Metaphysical Art Explained
"INFINITE SENSITIVITY"
by Allee and Adam Blatner

Posted September 20, 2013

The Divine Source (also known as the Becoming Everything and by many other names) is able to be present for and participating in and manifesting through everything at every level. Every atom and star and person is God and expresses God’s infinite individuation. Since mind is also a dimension—really, a whole set of dimensions, some of which we don’t know about at all, some a little, vaguely, by some mystics; some more familiar, like music—then the Divine Source is present for and sensitive to every level of all sorts of hierarchies that humans can create-imagine.

This mandala expresses that, or perhaps it’s a cross-section of a tiny tendril at the edge of a larger sense organ of the Becoming Everything that senses in multiple ways, symbolized by the different kinds of configurations, the potentialities, struggles, frustrations, triumphs, losses, and so forth for every particle or wave in our cosmos. Of course that’s a lot, and yes, it quite transcends anything that humans can conceive of, even if we can conceive of the general idea. That’s why the “tendril” is so complex.

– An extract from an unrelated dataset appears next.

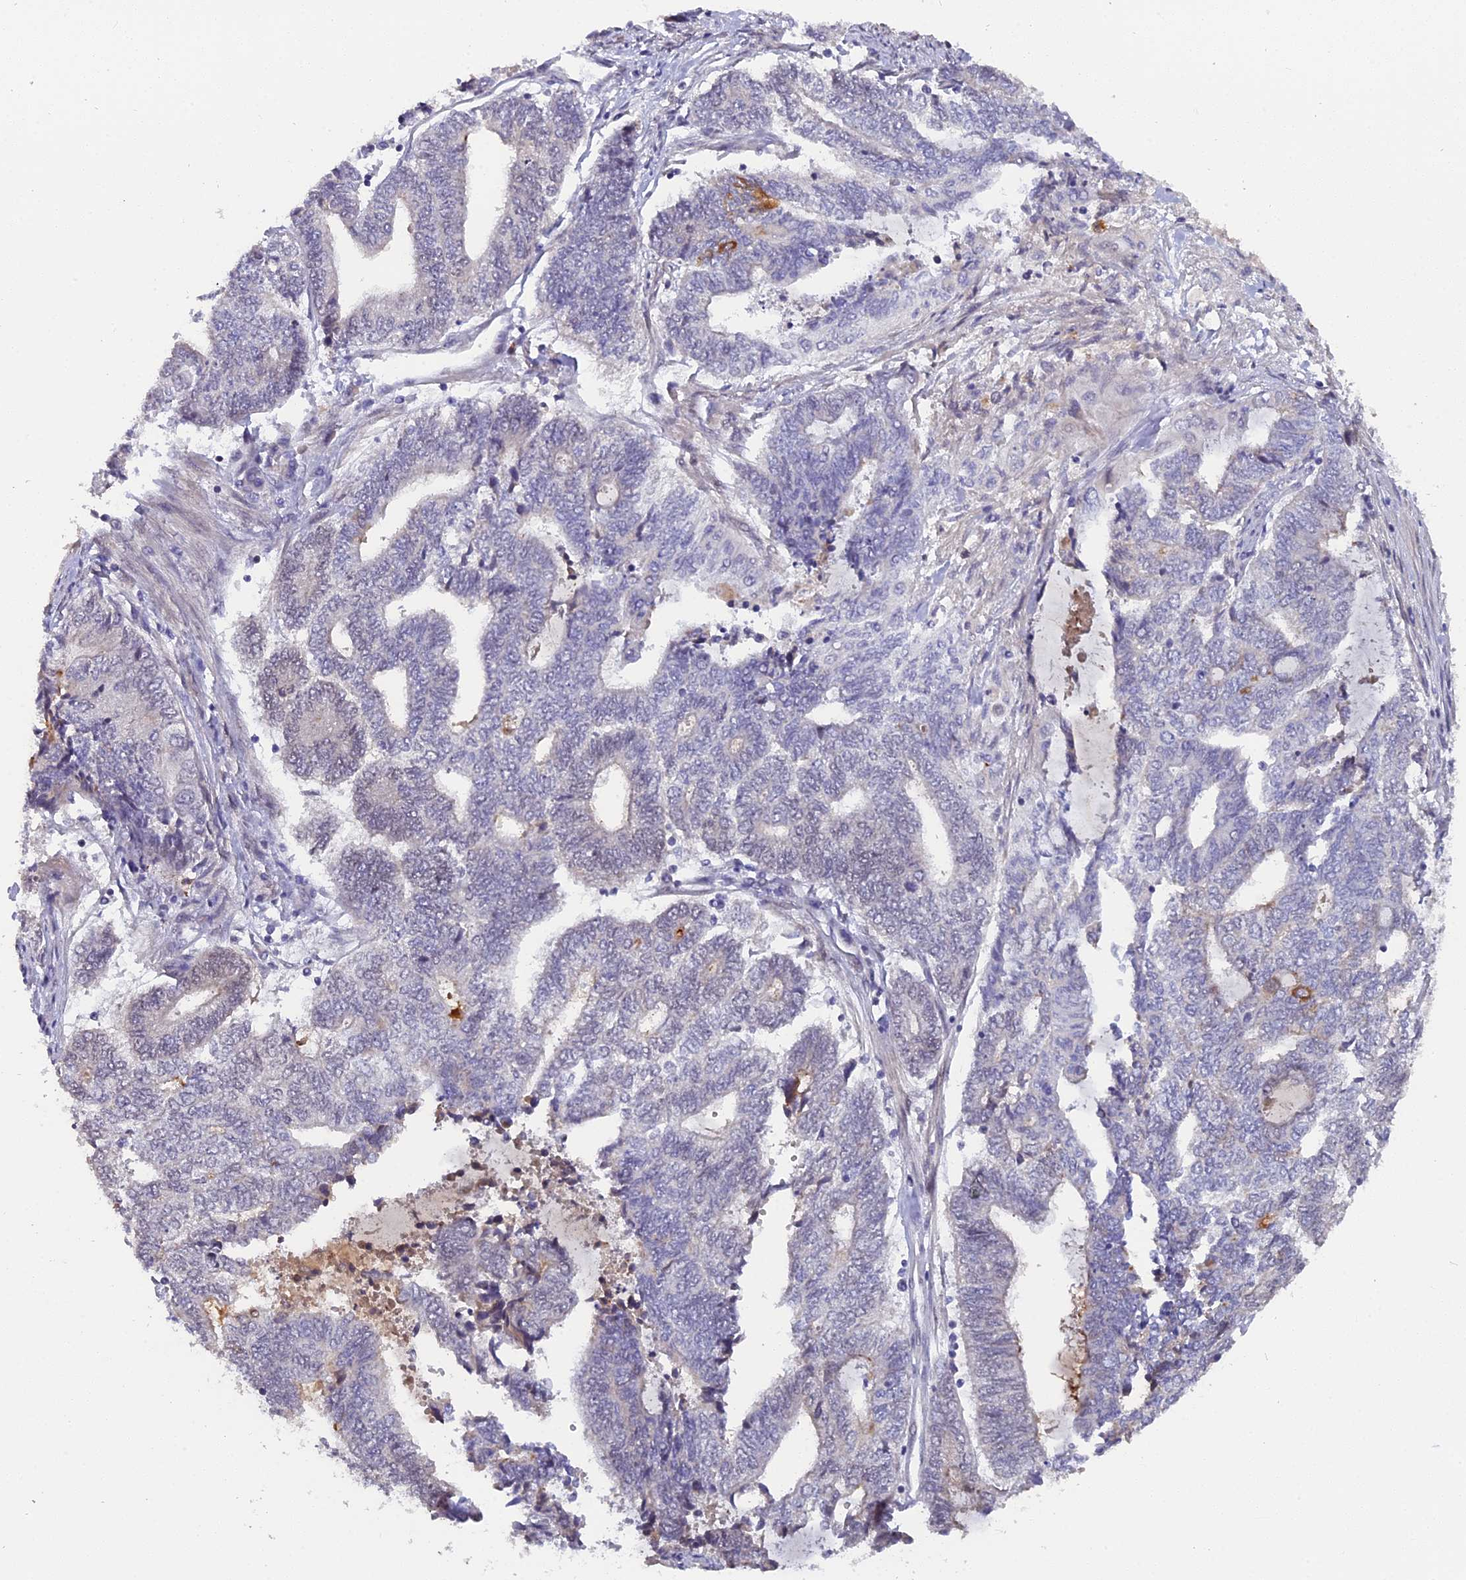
{"staining": {"intensity": "negative", "quantity": "none", "location": "none"}, "tissue": "endometrial cancer", "cell_type": "Tumor cells", "image_type": "cancer", "snomed": [{"axis": "morphology", "description": "Adenocarcinoma, NOS"}, {"axis": "topography", "description": "Uterus"}, {"axis": "topography", "description": "Endometrium"}], "caption": "This is an immunohistochemistry (IHC) photomicrograph of human endometrial cancer (adenocarcinoma). There is no expression in tumor cells.", "gene": "PYGO1", "patient": {"sex": "female", "age": 70}}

The idea of “infinite sensitivity” was put forth as an attribute of God by the late Brother Wayne Teasdale, a pioneer of interfaith spirituality. It’s a fun mythic trope to contemplate, taking my mind far beyond what it can digest.

Imagine in the "cross section of the tendril" pictured above that each element is a complex three-dimensional structure that is capable of sensing subtleties undreamed of by ordinary humans, such as the "taste" of gravity, or the "smell" of different kinds of weather. Each one-celled animal eats, and it senses what might "taste" good to eat, and what might taste "bad"---for its own health and preference. Sensitivity can be directed in so many ways, and we might even wonder how far beyond our own expectations it goes.